Doctoral Student Supervision (Jan 2008 - Nov 2020)
Wood sawing monitoring: sensory and artificial intelligence approaches (2020)

This thesis aimed to develop expert models for intelligent monitoring of the circular sawing process. Circular sawing experiments were conducted under different cutting conditions in kiln-dried, green, and frozen wood to study cutting power and waviness. The effect of the cutting factors and wood conditions on the response variables were reported and discussed. In parallel, the process was monitored using sound, acoustic emission (AE), and vibration sensors. A new wavelet-based methodology was developed to enable sound signal monitoring in very noisy environments by identifying and conserving the sound components corresponding to the sawing process.
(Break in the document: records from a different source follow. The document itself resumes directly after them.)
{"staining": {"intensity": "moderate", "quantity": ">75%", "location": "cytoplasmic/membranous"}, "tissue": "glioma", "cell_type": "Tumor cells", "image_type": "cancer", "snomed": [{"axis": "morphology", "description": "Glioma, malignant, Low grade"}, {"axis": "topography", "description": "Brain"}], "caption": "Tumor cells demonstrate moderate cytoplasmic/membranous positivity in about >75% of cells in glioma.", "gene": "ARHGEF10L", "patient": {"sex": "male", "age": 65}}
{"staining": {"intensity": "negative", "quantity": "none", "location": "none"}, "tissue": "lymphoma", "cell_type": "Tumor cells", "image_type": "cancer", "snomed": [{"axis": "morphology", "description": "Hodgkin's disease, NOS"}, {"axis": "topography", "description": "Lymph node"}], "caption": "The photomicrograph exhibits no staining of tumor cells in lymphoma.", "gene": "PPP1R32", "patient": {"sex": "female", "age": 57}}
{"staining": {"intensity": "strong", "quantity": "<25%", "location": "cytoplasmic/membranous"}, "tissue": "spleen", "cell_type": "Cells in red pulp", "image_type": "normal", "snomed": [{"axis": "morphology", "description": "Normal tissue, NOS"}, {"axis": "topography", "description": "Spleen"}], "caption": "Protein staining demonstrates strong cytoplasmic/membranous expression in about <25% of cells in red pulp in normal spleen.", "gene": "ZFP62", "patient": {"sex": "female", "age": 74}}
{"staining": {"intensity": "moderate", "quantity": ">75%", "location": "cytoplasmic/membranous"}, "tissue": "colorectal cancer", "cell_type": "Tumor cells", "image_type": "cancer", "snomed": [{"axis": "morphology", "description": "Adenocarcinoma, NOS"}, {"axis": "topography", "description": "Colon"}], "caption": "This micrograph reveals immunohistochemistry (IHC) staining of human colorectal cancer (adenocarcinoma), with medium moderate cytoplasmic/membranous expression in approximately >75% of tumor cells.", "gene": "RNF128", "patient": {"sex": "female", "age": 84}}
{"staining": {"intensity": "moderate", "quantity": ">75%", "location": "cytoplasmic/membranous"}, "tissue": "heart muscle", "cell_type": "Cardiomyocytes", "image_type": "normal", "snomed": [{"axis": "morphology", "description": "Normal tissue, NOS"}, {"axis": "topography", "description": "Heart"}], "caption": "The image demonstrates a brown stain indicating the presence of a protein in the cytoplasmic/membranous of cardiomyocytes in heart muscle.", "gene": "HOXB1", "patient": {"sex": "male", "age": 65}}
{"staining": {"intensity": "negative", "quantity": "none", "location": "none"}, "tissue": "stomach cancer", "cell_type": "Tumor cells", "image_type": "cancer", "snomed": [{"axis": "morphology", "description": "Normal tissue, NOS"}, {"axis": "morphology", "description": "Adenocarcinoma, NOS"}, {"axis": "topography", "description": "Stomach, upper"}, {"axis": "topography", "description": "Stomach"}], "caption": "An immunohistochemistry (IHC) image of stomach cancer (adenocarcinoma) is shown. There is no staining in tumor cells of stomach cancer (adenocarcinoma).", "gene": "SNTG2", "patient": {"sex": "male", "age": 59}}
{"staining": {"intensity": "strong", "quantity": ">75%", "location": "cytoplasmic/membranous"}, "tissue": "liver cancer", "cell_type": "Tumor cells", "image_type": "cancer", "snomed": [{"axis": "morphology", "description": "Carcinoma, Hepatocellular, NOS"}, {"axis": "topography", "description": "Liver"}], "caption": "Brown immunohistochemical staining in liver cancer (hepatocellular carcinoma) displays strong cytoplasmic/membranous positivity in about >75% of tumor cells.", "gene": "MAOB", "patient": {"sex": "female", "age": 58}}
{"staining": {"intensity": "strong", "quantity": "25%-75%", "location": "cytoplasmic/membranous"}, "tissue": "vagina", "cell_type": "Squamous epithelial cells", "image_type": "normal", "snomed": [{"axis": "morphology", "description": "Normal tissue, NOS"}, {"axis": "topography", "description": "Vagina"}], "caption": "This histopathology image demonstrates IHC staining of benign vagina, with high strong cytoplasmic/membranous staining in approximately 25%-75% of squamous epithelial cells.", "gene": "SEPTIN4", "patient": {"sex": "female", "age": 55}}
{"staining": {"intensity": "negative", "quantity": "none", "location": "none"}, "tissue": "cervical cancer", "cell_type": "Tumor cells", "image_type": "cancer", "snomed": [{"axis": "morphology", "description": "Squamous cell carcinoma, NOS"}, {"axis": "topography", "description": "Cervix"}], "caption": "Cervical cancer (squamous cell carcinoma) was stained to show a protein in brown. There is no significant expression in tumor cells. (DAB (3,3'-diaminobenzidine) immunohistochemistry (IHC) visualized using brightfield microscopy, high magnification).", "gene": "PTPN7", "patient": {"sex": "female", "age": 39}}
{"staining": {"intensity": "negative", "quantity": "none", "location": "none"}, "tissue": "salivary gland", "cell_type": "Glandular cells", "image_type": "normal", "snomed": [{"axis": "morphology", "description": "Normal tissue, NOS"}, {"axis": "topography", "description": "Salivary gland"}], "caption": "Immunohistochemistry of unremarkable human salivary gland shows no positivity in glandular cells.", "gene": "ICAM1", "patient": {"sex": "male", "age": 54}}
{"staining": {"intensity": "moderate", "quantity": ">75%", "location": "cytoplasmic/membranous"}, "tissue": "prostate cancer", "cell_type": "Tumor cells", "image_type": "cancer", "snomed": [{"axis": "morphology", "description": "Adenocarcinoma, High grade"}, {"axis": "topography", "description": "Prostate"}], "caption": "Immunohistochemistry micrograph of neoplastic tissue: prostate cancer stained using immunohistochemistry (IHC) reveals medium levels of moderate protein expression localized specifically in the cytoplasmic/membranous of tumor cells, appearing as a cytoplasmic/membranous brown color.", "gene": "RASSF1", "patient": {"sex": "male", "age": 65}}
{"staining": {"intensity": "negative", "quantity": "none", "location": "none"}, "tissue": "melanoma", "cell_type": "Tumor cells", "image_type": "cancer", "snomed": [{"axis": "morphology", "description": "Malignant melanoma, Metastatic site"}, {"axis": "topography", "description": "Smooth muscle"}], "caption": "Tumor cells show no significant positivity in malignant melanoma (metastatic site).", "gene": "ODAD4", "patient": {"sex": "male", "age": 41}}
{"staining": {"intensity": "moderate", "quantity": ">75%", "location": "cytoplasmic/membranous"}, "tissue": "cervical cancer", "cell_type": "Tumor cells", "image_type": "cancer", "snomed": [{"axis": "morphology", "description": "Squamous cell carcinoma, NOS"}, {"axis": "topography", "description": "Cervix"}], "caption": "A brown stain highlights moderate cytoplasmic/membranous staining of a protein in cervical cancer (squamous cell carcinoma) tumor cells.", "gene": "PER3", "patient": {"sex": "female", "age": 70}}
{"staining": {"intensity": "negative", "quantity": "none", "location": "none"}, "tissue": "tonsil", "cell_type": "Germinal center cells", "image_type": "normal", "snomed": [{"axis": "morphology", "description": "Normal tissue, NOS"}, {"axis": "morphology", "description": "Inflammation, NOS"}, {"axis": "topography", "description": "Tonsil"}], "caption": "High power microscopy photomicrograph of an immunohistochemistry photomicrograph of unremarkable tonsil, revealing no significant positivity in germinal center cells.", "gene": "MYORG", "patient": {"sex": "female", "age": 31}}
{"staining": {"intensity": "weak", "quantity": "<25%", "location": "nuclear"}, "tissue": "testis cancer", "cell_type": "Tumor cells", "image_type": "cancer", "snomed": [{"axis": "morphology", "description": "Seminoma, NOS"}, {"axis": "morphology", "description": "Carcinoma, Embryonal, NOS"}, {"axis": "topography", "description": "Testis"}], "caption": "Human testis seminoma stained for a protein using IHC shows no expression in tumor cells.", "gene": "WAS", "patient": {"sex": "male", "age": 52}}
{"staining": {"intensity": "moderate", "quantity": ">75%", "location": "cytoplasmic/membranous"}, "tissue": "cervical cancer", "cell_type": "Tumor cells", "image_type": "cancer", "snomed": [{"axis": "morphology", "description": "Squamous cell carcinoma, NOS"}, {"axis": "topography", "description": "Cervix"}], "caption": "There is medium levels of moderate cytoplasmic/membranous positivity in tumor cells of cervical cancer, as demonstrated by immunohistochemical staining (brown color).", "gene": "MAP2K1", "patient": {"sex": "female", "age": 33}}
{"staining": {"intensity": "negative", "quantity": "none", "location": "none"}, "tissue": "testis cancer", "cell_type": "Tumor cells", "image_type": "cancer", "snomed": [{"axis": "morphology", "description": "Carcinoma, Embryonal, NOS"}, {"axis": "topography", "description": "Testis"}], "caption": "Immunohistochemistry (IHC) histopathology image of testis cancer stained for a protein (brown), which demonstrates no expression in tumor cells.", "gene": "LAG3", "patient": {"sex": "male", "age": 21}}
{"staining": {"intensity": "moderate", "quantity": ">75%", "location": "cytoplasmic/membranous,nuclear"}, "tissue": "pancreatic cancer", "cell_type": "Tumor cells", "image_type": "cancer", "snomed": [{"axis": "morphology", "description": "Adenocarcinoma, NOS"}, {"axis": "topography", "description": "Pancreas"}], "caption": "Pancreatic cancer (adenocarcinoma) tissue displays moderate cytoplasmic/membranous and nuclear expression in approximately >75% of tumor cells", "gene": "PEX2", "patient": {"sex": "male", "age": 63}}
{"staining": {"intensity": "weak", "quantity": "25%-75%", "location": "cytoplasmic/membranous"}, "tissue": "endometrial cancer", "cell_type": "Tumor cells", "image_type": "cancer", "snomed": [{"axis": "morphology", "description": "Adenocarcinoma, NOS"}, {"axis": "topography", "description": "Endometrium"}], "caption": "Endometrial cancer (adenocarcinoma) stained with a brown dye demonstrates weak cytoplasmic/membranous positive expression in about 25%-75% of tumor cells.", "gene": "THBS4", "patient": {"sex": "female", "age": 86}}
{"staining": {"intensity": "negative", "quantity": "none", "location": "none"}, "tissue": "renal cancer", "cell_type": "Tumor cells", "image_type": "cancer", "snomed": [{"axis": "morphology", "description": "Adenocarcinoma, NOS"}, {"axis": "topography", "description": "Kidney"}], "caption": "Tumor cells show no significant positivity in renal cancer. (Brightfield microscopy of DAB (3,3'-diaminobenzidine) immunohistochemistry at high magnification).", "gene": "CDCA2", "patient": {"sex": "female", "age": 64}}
Emphasis was then put on sensory feature selection of AE signals in time and frequency domains. Feature selection was optimised by connecting the decision-making model with a heuristic optimisation algorithm to maximise the monitoring performance. Accordingly, particle swarm optimisation was linked with a neuro-fuzzy model. To eliminate the need for sophisticated signal processing, an automatic feature selection process was studied using the vibration signals. For this purpose, segments of the signals were fed into a self-organizing map model combined with the neuro-fuzzy and multilayer perceptron neural network models. The results showed that sawing frozen wood requires more cutting power than dry and green wood. However, freezing conditions lowered the waviness indicating a reduced sawing deviation. It was shown that the proposed wavelet-based approach for sound signal monitoring could be effective in noisy applications. Optimal feature selection could increase the monitoring accuracy when using an AE sensor. Interestingly, the automatic feature selection resulted in the highest accuracy indicating that combining the self-organizing map with an intelligent decision-making model could be used in sawmilling applications using a vibration sensor. In general, the results of this study proposed expert models for online monitoring of cutting power and waviness, which is of great importance in transitioning towards smart lumber manufacturing.